Do it!  You won't be sorry.
post #17 of 21
Not sure you need something mogul specific unless you're really getting to the competition level (or skiing competition level bumps - real steep and real tight).  I do sane steepness/size zippers no problem on Fischer WC SCs - a cheater slalom ski.

What you want is the following:
*Before anything, read DiPiro's book.  If you're not doing it "right", you won't understand how your skis are or are not failing you.

*Around 70 mm underfoot.  Ignore all posts that review skis and say some 100mm ski is great in the bumps.  Fast zippers = close feet.

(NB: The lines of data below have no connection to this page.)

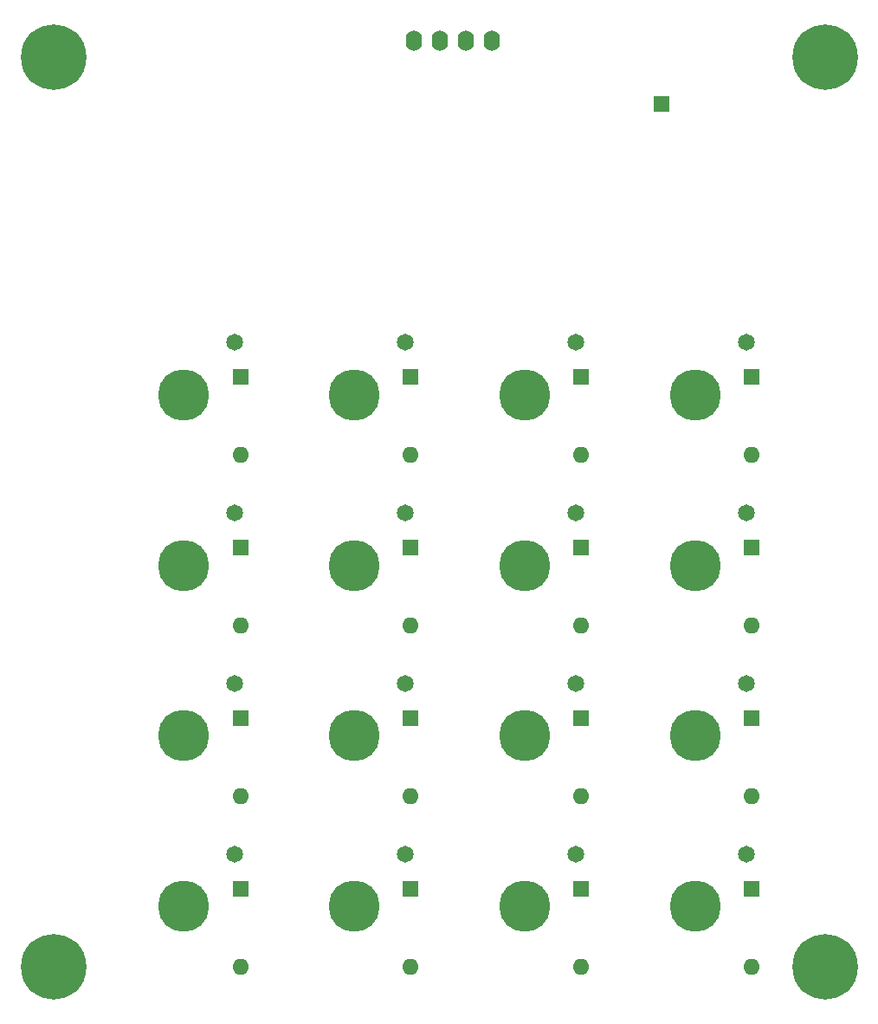
<source format=gts>
G04 #@! TF.GenerationSoftware,KiCad,Pcbnew,7.0.11*
G04 #@! TF.CreationDate,2024-09-20T17:57:02+02:00*
G04 #@! TF.ProjectId,macropad,6d616372-6f70-4616-942e-6b696361645f,rev?*
G04 #@! TF.SameCoordinates,Original*
G04 #@! TF.FileFunction,Soldermask,Top*
G04 #@! TF.FilePolarity,Negative*
%FSLAX46Y46*%
G04 Gerber Fmt 4.6, Leading zero omitted, Abs format (unit mm)*
G04 Created by KiCad (PCBNEW 7.0.11) date 2024-09-20 17:57:02*
%MOMM*%
%LPD*%
G01*
G04 APERTURE LIST*
G04 Aperture macros list*
%AMRoundRect*
0 Rectangle with rounded corners*
0 $1 Rounding radius*
0 $2 $3 $4 $5 $6 $7 $8 $9 X,Y pos of 4 corners*
0 Add a 4 corners polygon primitive as box body*
4,1,4,$2,$3,$4,$5,$6,$7,$8,$9,$2,$3,0*
0 Add four circle primitives for the rounded corners*
1,1,$1+$1,$2,$3*
1,1,$1+$1,$4,$5*
1,1,$1+$1,$6,$7*
1,1,$1+$1,$8,$9*
0 Add four rect primitives between the rounded corners*
20,1,$1+$1,$2,$3,$4,$5,0*
20,1,$1+$1,$4,$5,$6,$7,0*
20,1,$1+$1,$6,$7,$8,$9,0*
20,1,$1+$1,$8,$9,$2,$3,0*%
G04 Aperture macros list end*
%ADD10C,5.000000*%
%ADD11C,1.650000*%
%ADD12O,1.600000X2.000000*%
%ADD13C,6.400000*%
%ADD14RoundRect,0.250000X-0.550000X-0.550000X0.550000X-0.550000X0.550000X0.550000X-0.550000X0.550000X0*%
%ADD15R,1.600000X1.600000*%
%ADD16O,1.600000X1.600000*%
G04 APERTURE END LIST*
D10*
X137431250Y-103831250D03*
D11*
X142431250Y-98681250D03*
D10*
X170768750Y-137168750D03*
D11*
X175768750Y-132018750D03*
D10*
X137431250Y-87162500D03*
D11*
X142431250Y-82012500D03*
D10*
X154100000Y-120500000D03*
D11*
X159100000Y-115350000D03*
D10*
X170768750Y-120500000D03*
D11*
X175768750Y-115350000D03*
D10*
X187437500Y-120500000D03*
D11*
X192437500Y-115350000D03*
D10*
X170768750Y-103831250D03*
D11*
X175768750Y-98681250D03*
D10*
X187437500Y-87162500D03*
D11*
X192437500Y-82012500D03*
D10*
X137431250Y-120500000D03*
D11*
X142431250Y-115350000D03*
D12*
X159973750Y-52537500D03*
X162513750Y-52537500D03*
X165053750Y-52537500D03*
X167593750Y-52537500D03*
D10*
X154100000Y-87162500D03*
D11*
X159100000Y-82012500D03*
D13*
X124731250Y-143068750D03*
D10*
X187437500Y-103831250D03*
D11*
X192437500Y-98681250D03*
D10*
X170768750Y-87162500D03*
D11*
X175768750Y-82012500D03*
D10*
X137431250Y-137168750D03*
D11*
X142431250Y-132018750D03*
D10*
X154100000Y-103831250D03*
D11*
X159100000Y-98681250D03*
D10*
X187437500Y-137168750D03*
D11*
X192437500Y-132018750D03*
D10*
X154100000Y-137168750D03*
D11*
X159100000Y-132018750D03*
D14*
X184150000Y-58737500D03*
D13*
X200137500Y-143068750D03*
X124731250Y-54168750D03*
D15*
X176325000Y-85442500D03*
D16*
X176325000Y-93062500D03*
D15*
X192993750Y-102111250D03*
D16*
X192993750Y-109731250D03*
D15*
X159656250Y-135448750D03*
D16*
X159656250Y-143068750D03*
D15*
X142987500Y-102111250D03*
D16*
X142987500Y-109731250D03*
D15*
X159656250Y-118780000D03*
D16*
X159656250Y-126400000D03*
D15*
X192993750Y-85442500D03*
D16*
X192993750Y-93062500D03*
D15*
X192993750Y-135448750D03*
D16*
X192993750Y-143068750D03*
D15*
X142987500Y-135448750D03*
D16*
X142987500Y-143068750D03*
D15*
X142987500Y-85442500D03*
D16*
X142987500Y-93062500D03*
D15*
X176325000Y-102111250D03*
D16*
X176325000Y-109731250D03*
D13*
X200137500Y-54168750D03*
D15*
X142987500Y-118780000D03*
D16*
X142987500Y-126400000D03*
D15*
X176325000Y-118780000D03*
D16*
X176325000Y-126400000D03*
D15*
X192993750Y-118780000D03*
D16*
X192993750Y-126400000D03*
D15*
X159656250Y-85442500D03*
D16*
X159656250Y-93062500D03*
D15*
X159656250Y-102111250D03*
D16*
X159656250Y-109731250D03*
D15*
X176325000Y-135448750D03*
D16*
X176325000Y-143068750D03*
M02*

</source>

*Longer turn radius generally better but not absolutely necesary.  In a good zipper your really not turning - the bumps are turning your skis for you and your upper body is absorbing the ride.  We're not all that good/fearless/the lines not always there/knee surgery sucks and you want to make sure your skis aren't too "hooky" as you're not trying to carve.  Any turn radius can be flat swivelled which is what you want to do.

*Avoid insanely unproportional shovels; relates to turn radius as well.  My Metrons go from ~75 underfoot to ~125 at the shovel and they bang like crazy.

*Stiffness can vary but don't go too stiff.
post #18 of 21
 lessons always help..... the indian shouldn't blame the arrow........ dynastarisd a great manufacturer. good luck with your purchase.

poleplant has to be a seminar poster......... i have words to describe his rant; as a gentleman i will keep them private.
 
if you watch any of bushwacker's vids; you'll see he's the real deal. if stowe was closer to me, id be taking lessons and advice from him.

epic is an avenue to learn pure, unadulterated opinions; no ad dollars.   we're all very luck for the advice of the seasoned skier reviews and
collective advice of real skiers.
post #19 of 21
Great thread - was a good lesson for me in what to look for in a bump ski. I've been a lifelong bump skier and have constantly fought gear, mostly b/c I prefer a very very stiff boot. I've owned bump skis in the past and have been considering a dedicated pair. Thankful for the effort folks put into replies on this thread!
post #20 of 21
How important is ski-weight?
post #21 of 21
Weght is in my top 3..
1) Skinny-especially in the tails
2) Straight r greater than 20
3) Light-including lightest binding you can find mounted flat.
4) Flex softer in the tail than shovel.